On Oct 31, 2016, at 5:59 PM, Matt Wringe <mwringe@redhat.com> wrote:

----- Original Message -----
From: "John Sanda" <jsanda@redhat.com>
To: "Discussions around Hawkular development" <hawkular-dev@lists.jboss.org>
Sent: Monday, 31 October, 2016 10:22:19 AM
Subject: Re: [Hawkular-dev] Labeling needs ?

On Oct 31, 2016, at 3:39 AM, Heiko W.Rupp < hrupp@redhat.com > wrote:

Hey,

we have labels in Hawkular-metrics right now, but apparently there are
use cases that are not yet covered (and I know Matt has more)

* Listing keys of tags. Currently one has to know the available keys to
be able to list the available values

hmm, interesting, we can list all the values values of a key, but not get the list of the key itself?

That is correct. We simply have not had a need for it thus far. Adding endpoints to query tags is straightforward. In fact, it would be a great ticket to work on for anyone looking to get involved in the project.

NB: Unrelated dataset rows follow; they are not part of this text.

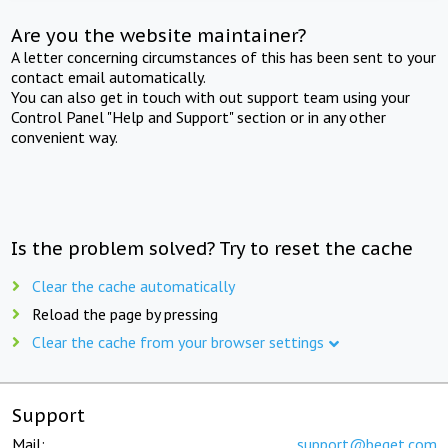
Are you the website maintainer?
A letter concerning circumstances of this has been sent to your
contact email automatically.
You can also get in touch with out support team using your
Control Panel "Help and Support" section or in any other
convenient way.
Is the problem solved? Try to reset the cache
Clear the cache automatically
Reload the page by pressing
Clear the cache from your browser settings
Support
Mail:
support@beget.com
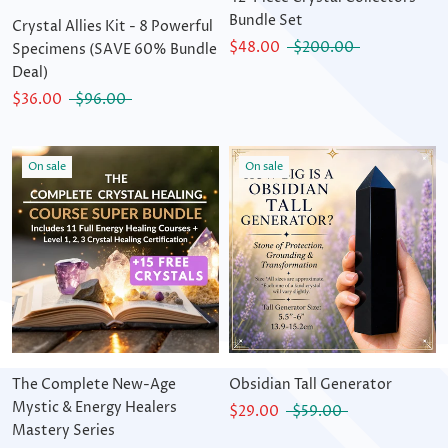
Bundle Set
Crystal Allies Kit - 8 Powerful
$48.00
$200.00
Specimens (SAVE 60% Bundle
Deal)
$36.00
$96.00
On sale
On sale
The Complete New-Age
Obsidian Tall Generator
Mystic & Energy Healers
$29.00
$59.00
Mastery Series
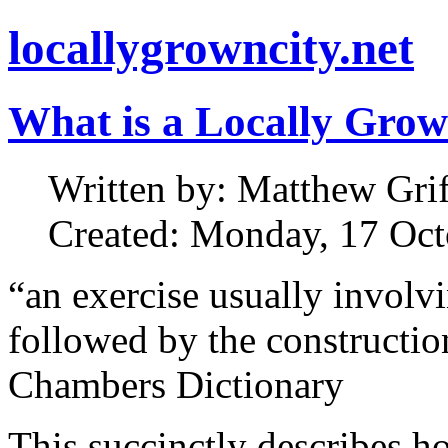
locallygrowncity.net
What is a Locally Grow
Written by: Matthew Griff
Created: Monday, 17 Oct
“an exercise usually involv
followed by the constructi
Chambers Dictionary
This succinctly describes h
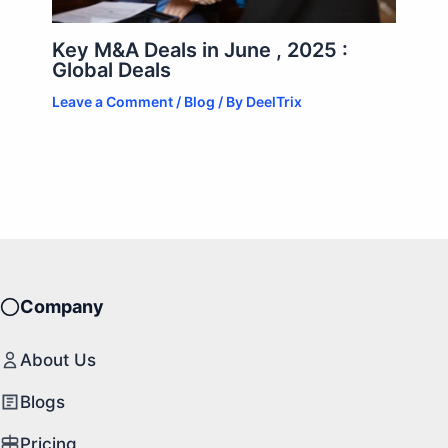
Key M&A Deals in June , 2025 :
Global Deals
Leave a Comment
/
Blog
/ By
DeelTrix
Company
About Us
Blogs
Pricing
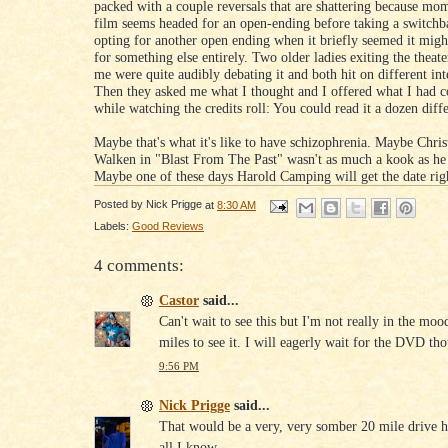
packed with a couple reversals that are shattering because mom
film seems headed for an open-ending before taking a switchb
opting for another open ending when it briefly seemed it mig
for something else entirely. Two older ladies exiting the theate
me were quite audibly debating it and both hit on different int
Then they asked me what I thought and I offered what I had 
while watching the credits roll: You could read it a dozen diff
Maybe that's what it's like to have schizophrenia. Maybe Chri
Walken in "Blast From The Past" wasn't as much a kook as he
Maybe one of these days Harold Camping will get the date rig
Posted by
Nick Prigge
at
8:30 AM
Labels:
Good Reviews
4 comments:
Castor
said...
Can't wait to see this but I'm not really in the moo
miles to see it. I will eagerly wait for the DVD th
9:56 PM
Nick Prigge
said...
That would be a very, very somber 20 mile drive h
all I know.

   * tag values are currently a comma-separated string and not an array,
   which may have implications on allowed characters and escaping of
   separators

The problem with OpenShift is that we have hierarchical data that we would like to store as tags so that we can perform queries on them.

Most of our data that we store as tags are simple key:value pairs, where the value is a string. This works nicely with how tags work.

But the more important tag we want to keep track of is labels, and in this case the value is an array of key:value pairs, which doesn't work too nicely. We store this as a comma separated string and its possible to use regex in this case, but it starts to be really messy to write and is prone to errors. Its really not a great solution and looks really bad when people have to write these complex queries which should be really easy.

   * Post-tagging of data points (tagging could be provoked by another
   system that e.g. parses log files and sees an anomaly) The idea behind
   it is that one should be able to create tags at certain points in time
   for a single metric or a list of metrics to uniquely identify that point
   in time for queries (relative performance of two versions of a
   deployment).

This feels like an 'event' what could be marked. I don't know if it needs to be applied to a datapoint directly, or stored in a separate list, or if it even needs to be stored in Hawkular Metrics.

The main thing I think is to be able to query the list of events which have occurred over a specific time frame.

OpenShift has a lot of events it can gather, it could be really cool if we could display these events as marks in the graphs. I don't know if we can use Hawkular Metric string metrics to store these, or something in Alerts to do it. Heapster has a component to gather these events for us (https://github.com/kubernetes/heapster/tree/master/events).

Data points are immutable by design. Once a row is written it is never
updated. This allows for optimizations with compaction and deletions. We
need to take that into consideration with post-tagging. Using a different
table or tables might be a better option.

Do individual data points have tags applied to them? Or only the overall metric?

We may want to keep track of historic changes to tags. I know in OpenShift we store values in tags which can change at any point in time but I don't believe we can query what the values was at time X.